Other uses of type operators (like in math, for example) may or may not apply to DeMorgan's laws, depending on specific definitions. Universal negation and reciprocity are still opened questions in my research.

### Negation on types

I have usually seen 'not(T)' interpreted as a continuation accepting a T or 'T -> 0' -- it's a continuation because it never returns a value (which IMHO is a reasonable interpretation of the empty type).

### Negating

I'm using a definition where negating top type yields bottom type, while negating bottom type yields top type. Negating any other type yields top type without negated type.

I define negation as:

Neg => (
(P <- @Any) => (@None @P)
)


As you see, @None type inverts what is applied to it. Applying @Any to P reports an error, while any other value is returned inverted. To recover from an error I use:

... @None => ThisOrThat ...


### Interesting ideas

I can't seem to access your google doc, perhaps you haven't granted public access?

1) is empty sum equal to full sum, equal to Zero? Look in math, what do we get when we sum all the positive and all the negative numbers?
2) is empty product equal to full product, equal to Unit? Again, what would math say about product of all the numbers greater than or less than one?

I think that we have some similar thoughts in the Morgan Stanley hobbes project. We also use a structured type system there, and compile-time induction on product and sum types works as you say (bottoming out in unit for products, void for sums).

For example, a generic 'print' function for records over printable types gets defined like:

 class PrintRec r where   printRec :: ([char],r) -> ()

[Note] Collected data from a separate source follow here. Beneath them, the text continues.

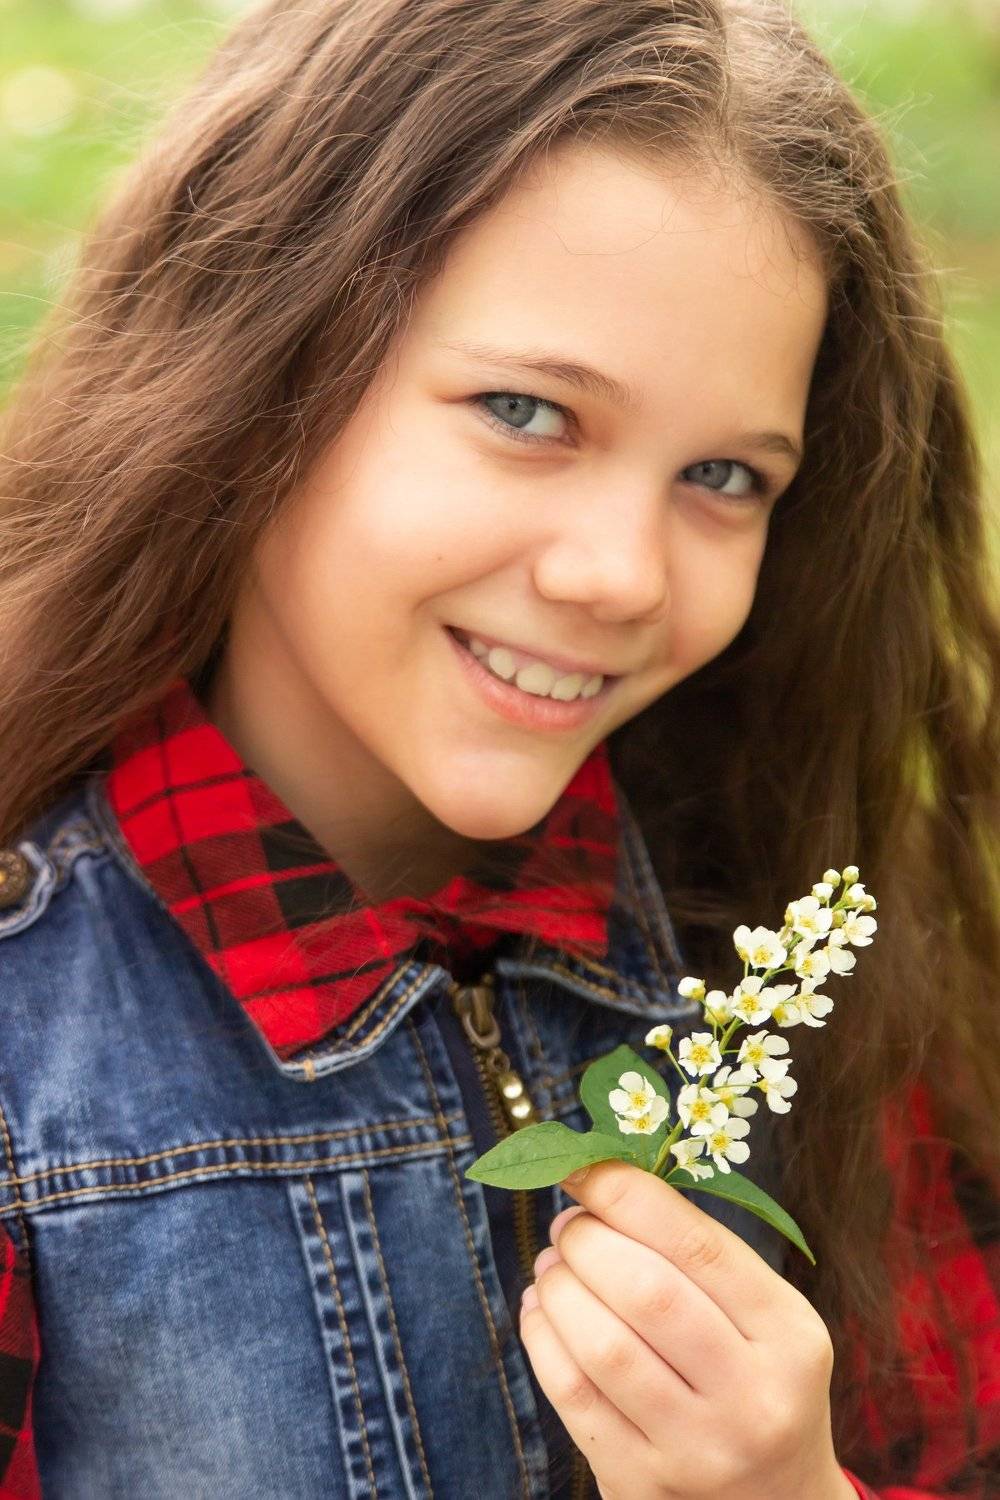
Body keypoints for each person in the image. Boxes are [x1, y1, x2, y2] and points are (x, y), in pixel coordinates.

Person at [0, 0, 997, 1494]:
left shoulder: (817, 978)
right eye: (526, 411)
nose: (623, 575)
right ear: (255, 368)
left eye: (725, 476)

 instance PrintRec () where   printRec _ _ = () instance (r={h*t}, Print h, PrintRec t) => PrintRec r where   printRec pfx r = do { putStr(pfx++recordHeadLabel(r)++"="); print(recordHeadValue(r)); printRec(", ", recordTail(r)); } 

instance (PrintRec r) => Print r where   print r = do { putStr("{ "); printRec("",r); putStr(" }"); } 

So if a user types e.g. '{x=1,y=2}' (which has type '{x:int,y:int}') then this definition derives the right function to print it back. And there's a similar way to generically deconstruct variants the same way, terminating in the void type (0).

We also do some things with dynamic grammars, and of course the structure of grammars maps to these "algebraic types" directly.